Higher paid Bay Area warehouse workers will lose their jobs when their warehouse moves to Patterson. The workers will have the choice of either losing their jobs and going on unemployment or moving to Patterson for lower wages. Patterson’s new warehouse employer will choose to hire experienced warehouse workers over local inexperienced candidates. Years ago, this happened when Safeway moved its warehouse from Richmond to Tracy. When new workers come to town, they will need housing. The housing stock will be built on farm land. Most of Patterson’s unemployed will stay unemployed.

The process of urbanization is incessant. First the Livermore Valley was covered in big box buildings and now they are coming to Patterson. Modesto wants to get into the action with an industrial park in Wood Colony. Imagine replacing Wood Colony with warehouses, in the name of jobs.

More Sprawl—More Problems

The cloud within the silver jobs lining is the problems the new warehouses will create. The addition of truck traffic on the Interstate 5 and 580 corridors will increase the traffic jams through the Altamont Pass. Interstate 580 is presently being widened to five lanes in each direction. Within a few years, the road will be as clogged as it currently is. Fifteen years ago, a traffic study found that by year 2050, Interstate 580 will need 17 traffic lanes to accommodate the urban sprawl on both sides of the Altamont Pass. The wholesale moving of warehouses from the Bay Area to the Central Valley will validate the traffic study. Don’t forget the air pollution and added noise of the truck traffic.

The promise of more jobs has always come with another promise that the Central Valley’s unemployment rate would decline.
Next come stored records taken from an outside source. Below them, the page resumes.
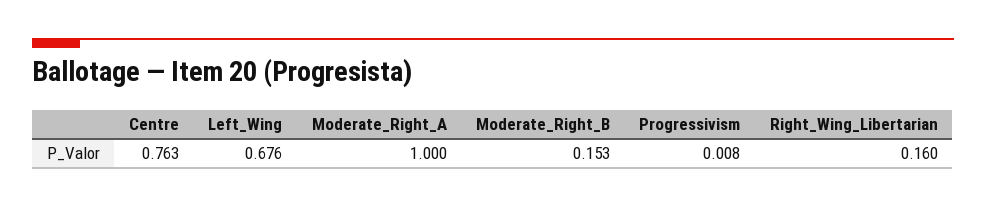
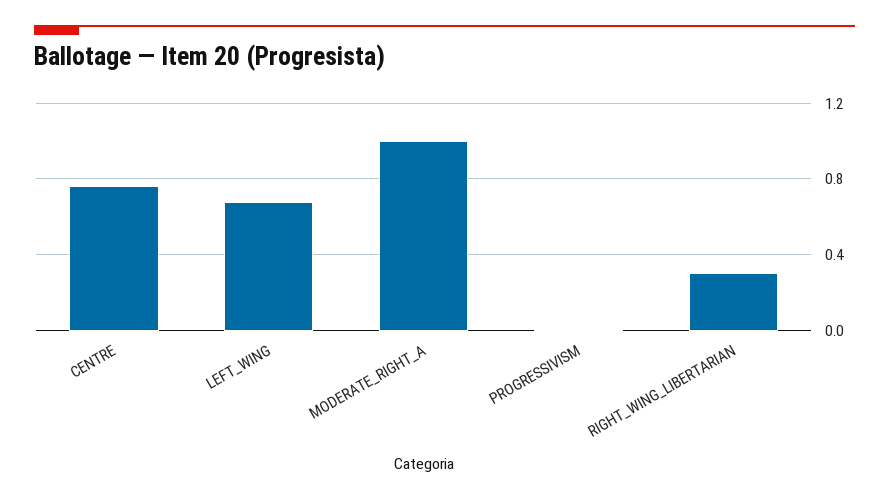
  {
    "Centre": 0.763,
    "Left_Wing": 0.676,
    "Moderate_Right_A": 1,
-   "Moderate_Right_B": 0.153,
    "Progressivism": 0.008,
-   "Right_Wing_Libertarian": 0.16
+   "Right_Wing_Libertarian": 0.3
  }

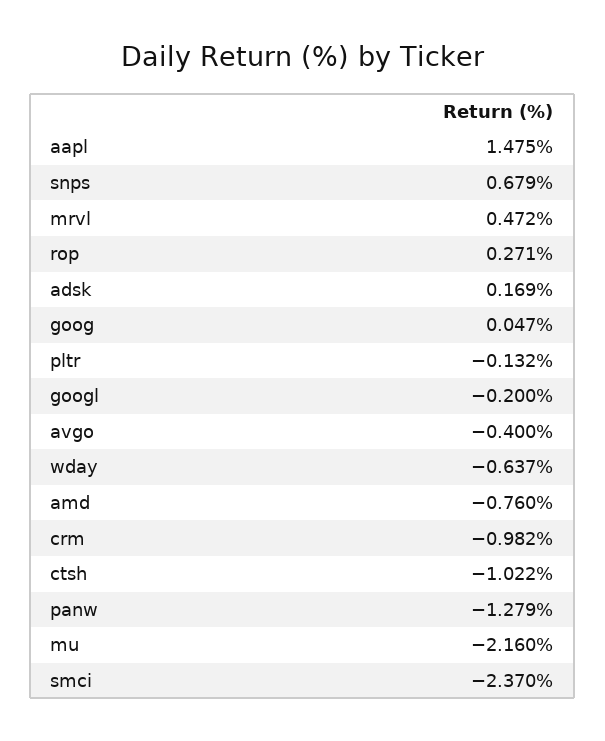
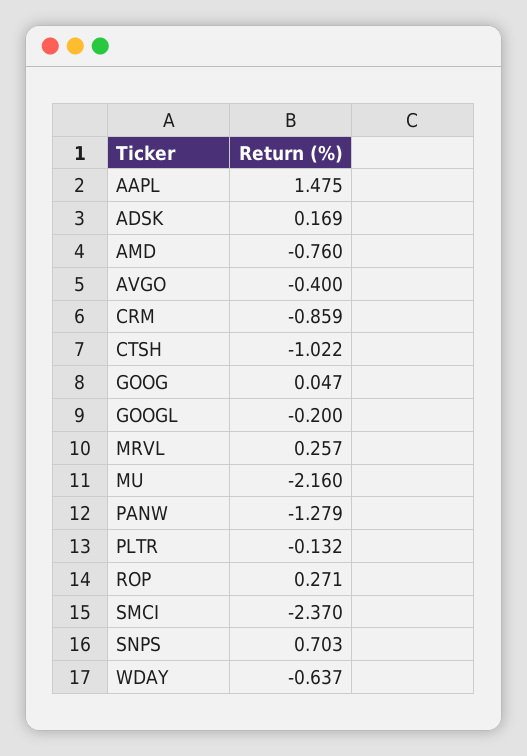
  {
    "aapl": 1.475,
-   "snps": 0.679,
+   "snps": 0.703,
-   "mrvl": 0.472,
+   "mrvl": 0.257,
    "rop": 0.271,
    "adsk": 0.169,
    "goog": 0.047,
    "pltr": -0.132,
    "googl": -0.2,
    "avgo": -0.4,
    "wday": -0.637,
    "amd": -0.76,
-   "crm": -0.982,
+   "crm": -0.859,
    "ctsh": -1.022,
    "panw": -1.279,
    "mu": -2.16,
    "smci": -2.37
  }

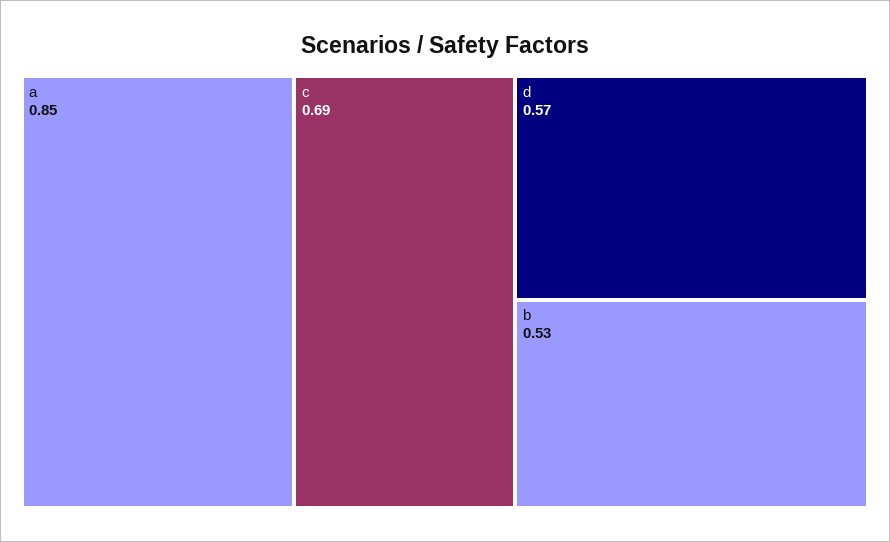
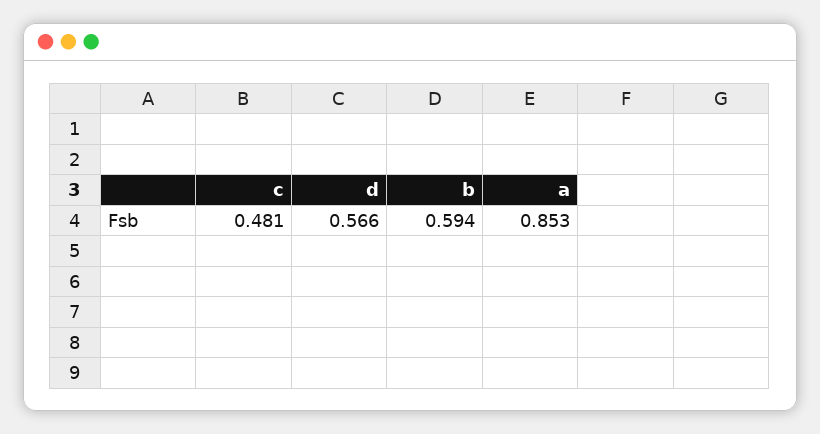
  {
    "a": 0.853,
-   "c": 0.69,
+   "c": 0.481,
    "d": 0.566,
-   "b": 0.53
+   "b": 0.594
  }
No matter how big the population grows, no matter how much urban development, the unemployment rate does not shrink. Could this be because in order to create new jobs, our valley’s leaders allow old jobs in agriculture to be destroyed?

If comprehensive land use planning happened, urban limit lines were established countywide, and urban redevelopment became the focal points for future economic development, Stanislaus County would have a bright future. As matters presently stand, the County’s future moniker will be “Warehouse for the Bay Area.”

Filed Under: Environment, Featured Tagged With: Stamp Out Sprawl, Stamp Out Sprawl Initiative

Reader Interactions

Comments

  1. West_Sider says

    May 19, 2014 at 4:38 pm

    Great article Bruce. When Keystone in Patterson was proposed, the developers and government leaders claimed the business park would lure Silicon Valley support companies to Patterson. They claimed they could get commuters out of their vehicles with good paying jobs in Patterson. Stanislaus Economic Development director at the time critisized Tracy’s business park along highway 580 as being too heavy into warehouses and that these warehouses created too few low paying jobs. Anyone could see a snow job coming. When the developers failed to bring these companies, they blamed the local population. Now Pattterson is being filled with these warehouses and the developer is gping around bragging of their successs. In fact, now they claim Patterson needs to build more houses for the warehouse workers as if any of them cpuld afford them based on their wages. The houses are driven by bay area wages. Now the new business park’s first yenant is going to be a huge warehouse. No doubt that is what is going to drive the park. It willl generate the quickest buck for the developers. They are going around claiming they acored a major coup.